Saya Cemburu Pada Bangsa Kolombia

Saya cemburu pada bangsa Kolombia

Oleh: Saleh Abdullah

Gustavo Petro tidak sedang berpidato diplomatik di sidang majelis umum PBB kemarin. Kata-kata yang ia gunakan tidak bersayap dengan bulu-bulu yang terbang ke mana-mana. Ia menyerukan dengan kata-kata tegas dan keras.

Gustavo adalah Kepala Negara dari Dunia Selatan yang pidatonya beresonansi global. Menggetarkan. Bukan omon-omon. Bukan wok de tok, tok de tok.

Gustavo tampil dengan memberi sentuhan dan melibatkan diri dengan berani pada diskursus global yang terus memicu reaksi dunia.

Gustavo tidak sedang berdiplomasi di hadapan para diplomat itu. Ia sedang marah dan menuding dengan tudingan yang tak mengandung keraguan, sedikitpun.

Ia menyerukan konsolidasi seluruh kekuatan militer negara-negara di dunia untuk menyerang Israel.

Ia percaya, hanya dengan kekuatan terkonsolidasi seperti itu, Israel bisa diusir dari bumi Palestina.

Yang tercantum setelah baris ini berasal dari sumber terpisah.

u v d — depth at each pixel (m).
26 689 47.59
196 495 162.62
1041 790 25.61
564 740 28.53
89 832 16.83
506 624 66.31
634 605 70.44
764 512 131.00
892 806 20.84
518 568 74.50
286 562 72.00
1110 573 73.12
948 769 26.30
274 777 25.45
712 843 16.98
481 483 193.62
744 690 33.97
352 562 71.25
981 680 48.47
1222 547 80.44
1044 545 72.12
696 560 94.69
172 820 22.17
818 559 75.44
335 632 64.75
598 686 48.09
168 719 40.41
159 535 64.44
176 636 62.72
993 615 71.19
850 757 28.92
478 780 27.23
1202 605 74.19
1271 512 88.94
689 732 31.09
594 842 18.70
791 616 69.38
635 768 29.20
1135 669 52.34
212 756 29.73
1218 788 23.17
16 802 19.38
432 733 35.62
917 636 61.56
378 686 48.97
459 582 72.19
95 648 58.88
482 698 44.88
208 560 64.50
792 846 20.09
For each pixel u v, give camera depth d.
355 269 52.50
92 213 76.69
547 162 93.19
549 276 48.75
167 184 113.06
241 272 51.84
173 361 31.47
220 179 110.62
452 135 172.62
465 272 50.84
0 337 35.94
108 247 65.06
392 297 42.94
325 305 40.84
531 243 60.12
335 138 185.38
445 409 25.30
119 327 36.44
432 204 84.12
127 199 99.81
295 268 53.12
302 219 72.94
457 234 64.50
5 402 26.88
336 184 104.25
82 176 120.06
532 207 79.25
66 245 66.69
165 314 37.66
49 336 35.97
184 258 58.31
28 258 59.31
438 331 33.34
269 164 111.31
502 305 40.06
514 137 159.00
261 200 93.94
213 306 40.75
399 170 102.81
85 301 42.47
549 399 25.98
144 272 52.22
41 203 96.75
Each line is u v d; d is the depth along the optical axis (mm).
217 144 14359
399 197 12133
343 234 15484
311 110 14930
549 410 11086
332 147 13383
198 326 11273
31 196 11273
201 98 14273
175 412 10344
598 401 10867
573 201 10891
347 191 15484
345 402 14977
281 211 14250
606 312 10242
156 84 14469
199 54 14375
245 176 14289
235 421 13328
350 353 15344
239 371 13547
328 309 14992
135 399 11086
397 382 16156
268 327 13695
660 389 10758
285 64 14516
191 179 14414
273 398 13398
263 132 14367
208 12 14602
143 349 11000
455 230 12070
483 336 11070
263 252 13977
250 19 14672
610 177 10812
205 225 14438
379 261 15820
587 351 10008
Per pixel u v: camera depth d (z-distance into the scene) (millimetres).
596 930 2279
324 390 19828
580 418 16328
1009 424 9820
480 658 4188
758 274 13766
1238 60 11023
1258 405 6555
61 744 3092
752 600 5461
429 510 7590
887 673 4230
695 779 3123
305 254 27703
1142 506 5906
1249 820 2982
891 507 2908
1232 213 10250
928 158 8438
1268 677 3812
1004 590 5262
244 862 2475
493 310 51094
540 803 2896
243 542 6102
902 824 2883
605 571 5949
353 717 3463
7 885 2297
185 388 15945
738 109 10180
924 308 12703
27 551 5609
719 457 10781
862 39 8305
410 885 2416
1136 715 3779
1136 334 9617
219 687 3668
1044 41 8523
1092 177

Gustavo bahkan ikut turun ke jalan bersama para demonstran di New York dan berorasi mendukung rakyat Palestina. Dan karena itu bikin Trump kelabakan dan mengusirnya dari AS.

Berikut kisah ringkasnya Gustavo Petro yang saya olah dari beberapa sumber.

  • Gustavo Petro lahir pada 19 April 1960 di Ciénaga de Oro, Córdoba, Colombia. Ia seorang mestizo keturunan Italy. Pada 1970-an, demi kehidupan yang lebih baik, keluarga Petro memutuskan untuk bermigrasi ke kota pedalaman Kolombia yang lebih makmur, Zipaquirá, tepat di utara Bogotá.
  • Pada usia 17 tahun, karena keyakinan bahwa perjuangan gerilya dapat mengubah sistem politik dan ekonomi Kolombia, Gustavo bergabung dengan kelompok gerilya “Gerakan 19 April” (M-19), kelompok sayap kiri yang berideologi nasionalisme revolusioner. Ia ikut melakukan beberapa gerakan gerilya bawah tanah perkotaan. M-19 banyak terinspirasi dari gerakan pembebasan Tupamaros di Uruguay dan Montoneros di Argentina. Ketika aktif di M-19 itu, Petro pernah ditangkap militer. Selama 10 hari ia mengalami penyiksaan fisik. Jadi Petro, selain sebagai politisi kawakan Kolombia — seperti beberapa pemimpin gerakan pembebasan Amerika Latin lainnya – ia juga pernah menjadi tahanan politik dan merasakan kekejaman fasis militer. Ia mengerti lahir batin arti penindasan dan perjuangan.
  • Sebagai seorang Katolik, Gustavo Petro begitu terinspirasi oleh ajaran Teologi Pembebasan yang berkembang di Amerika Latin. Ia kemudian menjadi penganut Teologi Pembebasan dan terus membawanya pada semangat pembebasan. Tidak heran bila ia kemudian menolak secara kategoris penyebutan kitab suci bahwa bangsa Israel adalah “bangsa terpilih.” PBB tidak boleh takut dan berlaku diskriminatif melindungi AS dan Israel. PBB harus melindungi semua umat manusia. Termasuk bangsa Palestina! Begitu kurang lebih teriakannya pada majelis umum PBB kemarin.
  • Menariknya, ketika masih aktif bergerilya, Gustavo Petro menggunakan nama samaran Aureliano. Satu karakter dari Novel terkenal One Hundred Years of Solitude (100 Tahun Kesunyian), karya Gabriel García Márquez. Ia pernah belajar ekonomi dan administrasi publik di Kolombia, lalu belajar hak asasi manusia di Université Catholique de Louvain, Belgia. Untuk administrasi publik ia mengambil doktoral di University of Salamanca, Spanyol. Semua jejak pendidikannya tercatat. Dijamin tidak pernah memanipulasi riwayat pendidikan dan ijazah.
  • Selepas dari masa tahanan politik, sebagai buah dari dialog damai antara M-19 dan pemerintah, Gustavo Petro kemudian menjadi politisi. Pernah menjabat beberapa jabatan, hingga akhirnya menjadi Presiden Kolombia. Dan sejarah Kolombiapun mencatat: Gustavo Fransisco Petro Urrego sebagai presiden sayap kiri pertama di Kolombia.